━━━ EXERCISE MATERIAL

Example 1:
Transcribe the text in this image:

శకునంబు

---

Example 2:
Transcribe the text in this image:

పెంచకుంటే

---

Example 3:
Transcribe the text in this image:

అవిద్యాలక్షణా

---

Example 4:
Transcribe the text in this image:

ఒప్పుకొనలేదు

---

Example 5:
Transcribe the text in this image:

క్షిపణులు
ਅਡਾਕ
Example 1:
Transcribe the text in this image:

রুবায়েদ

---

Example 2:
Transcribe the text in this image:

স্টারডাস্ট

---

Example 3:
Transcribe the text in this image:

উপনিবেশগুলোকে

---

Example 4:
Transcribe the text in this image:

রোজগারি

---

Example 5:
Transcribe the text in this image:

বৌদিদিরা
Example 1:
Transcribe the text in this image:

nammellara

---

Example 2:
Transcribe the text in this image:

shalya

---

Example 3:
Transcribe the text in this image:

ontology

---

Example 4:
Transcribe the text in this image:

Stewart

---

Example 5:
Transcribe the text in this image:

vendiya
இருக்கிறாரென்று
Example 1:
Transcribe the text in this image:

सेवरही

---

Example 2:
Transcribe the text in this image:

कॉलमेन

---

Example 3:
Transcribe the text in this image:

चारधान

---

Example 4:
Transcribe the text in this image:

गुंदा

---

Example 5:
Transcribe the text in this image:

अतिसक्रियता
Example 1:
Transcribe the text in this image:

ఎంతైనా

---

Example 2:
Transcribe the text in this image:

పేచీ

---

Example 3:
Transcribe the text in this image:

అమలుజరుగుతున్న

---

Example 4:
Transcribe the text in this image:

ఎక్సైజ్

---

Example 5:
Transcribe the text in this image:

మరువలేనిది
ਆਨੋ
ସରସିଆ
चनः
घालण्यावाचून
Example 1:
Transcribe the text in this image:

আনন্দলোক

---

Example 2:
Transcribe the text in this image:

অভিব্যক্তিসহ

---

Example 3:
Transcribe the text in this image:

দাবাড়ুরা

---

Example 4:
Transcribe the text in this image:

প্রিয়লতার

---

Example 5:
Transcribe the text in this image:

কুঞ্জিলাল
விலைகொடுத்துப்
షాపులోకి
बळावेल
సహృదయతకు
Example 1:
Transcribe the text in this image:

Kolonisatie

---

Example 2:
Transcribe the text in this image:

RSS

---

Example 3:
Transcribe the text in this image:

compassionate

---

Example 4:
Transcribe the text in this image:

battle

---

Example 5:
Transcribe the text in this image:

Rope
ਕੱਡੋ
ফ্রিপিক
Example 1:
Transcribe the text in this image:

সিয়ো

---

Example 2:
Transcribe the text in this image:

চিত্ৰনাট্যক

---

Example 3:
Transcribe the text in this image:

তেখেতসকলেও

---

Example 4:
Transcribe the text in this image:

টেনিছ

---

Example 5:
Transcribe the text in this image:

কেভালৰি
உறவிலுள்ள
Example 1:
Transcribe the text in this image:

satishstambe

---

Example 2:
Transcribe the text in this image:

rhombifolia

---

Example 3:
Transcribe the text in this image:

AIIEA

━━━━━━

Restate the data above word for word.

REPLY TO THE TASK:
Example 1:
Transcribe the text in this image:

శకునంబు

---

Example 2:
Transcribe the text in this image:

పెంచకుంటే

---

Example 3:
Transcribe the text in this image:

అవిద్యాలక్షణా

---

Example 4:
Transcribe the text in this image:

ఒప్పుకొనలేదు

---

Example 5:
Transcribe the text in this image:

క్షిపణులు
ਅਡਾਕ
Example 1:
Transcribe the text in this image:

রুবায়েদ

---

Example 2:
Transcribe the text in this image:

স্টারডাস্ট

---

Example 3:
Transcribe the text in this image:

উপনিবেশগুলোকে

---

Example 4:
Transcribe the text in this image:

রোজগারি

---

Example 5:
Transcribe the text in this image:

বৌদিদিরা
Example 1:
Transcribe the text in this image:

nammellara

---

Example 2:
Transcribe the text in this image:

shalya

---

Example 3:
Transcribe the text in this image:

ontology

---

Example 4:
Transcribe the text in this image:

Stewart

---

Example 5:
Transcribe the text in this image:

vendiya
இருக்கிறாரென்று
Example 1:
Transcribe the text in this image:

सेवरही

---

Example 2:
Transcribe the text in this image:

कॉलमेन

---

Example 3:
Transcribe the text in this image:

चारधान

---

Example 4:
Transcribe the text in this image:

गुंदा

---

Example 5:
Transcribe the text in this image:

अतिसक्रियता
Example 1:
Transcribe the text in this image:

ఎంతైనా

---

Example 2:
Transcribe the text in this image:

పేచీ

---

Example 3:
Transcribe the text in this image:

అమలుజరుగుతున్న

---

Example 4:
Transcribe the text in this image:

ఎక్సైజ్

---

Example 5:
Transcribe the text in this image:

మరువలేనిది
ਆਨੋ
ସରସିଆ
चनः
घालण्यावाचून
Example 1:
Transcribe the text in this image:

আনন্দলোক

---

Example 2:
Transcribe the text in this image:

অভিব্যক্তিসহ

---

Example 3:
Transcribe the text in this image:

দাবাড়ুরা

---

Example 4:
Transcribe the text in this image:

প্রিয়লতার

---

Example 5:
Transcribe the text in this image:

কুঞ্জিলাল
விலைகொடுத்துப்
షాపులోకి
बळावेल
సహృదయతకు
Example 1:
Transcribe the text in this image:

Kolonisatie

---

Example 2:
Transcribe the text in this image:

RSS

---

Example 3:
Transcribe the text in this image:

compassionate

---

Example 4:
Transcribe the text in this image:

battle

---

Example 5:
Transcribe the text in this image:

Rope
ਕੱਡੋ
ফ্রিপিক
Example 1:
Transcribe the text in this image:

সিয়ো

---

Example 2:
Transcribe the text in this image:

চিত্ৰনাট্যক

---

Example 3:
Transcribe the text in this image:

তেখেতসকলেও

---

Example 4:
Transcribe the text in this image:

টেনিছ

---

Example 5:
Transcribe the text in this image:

কেভালৰি
உறவிலுள்ள
Example 1:
Transcribe the text in this image:

satishstambe

---

Example 2:
Transcribe the text in this image:

rhombifolia

---

Example 3:
Transcribe the text in this image:

AIIEA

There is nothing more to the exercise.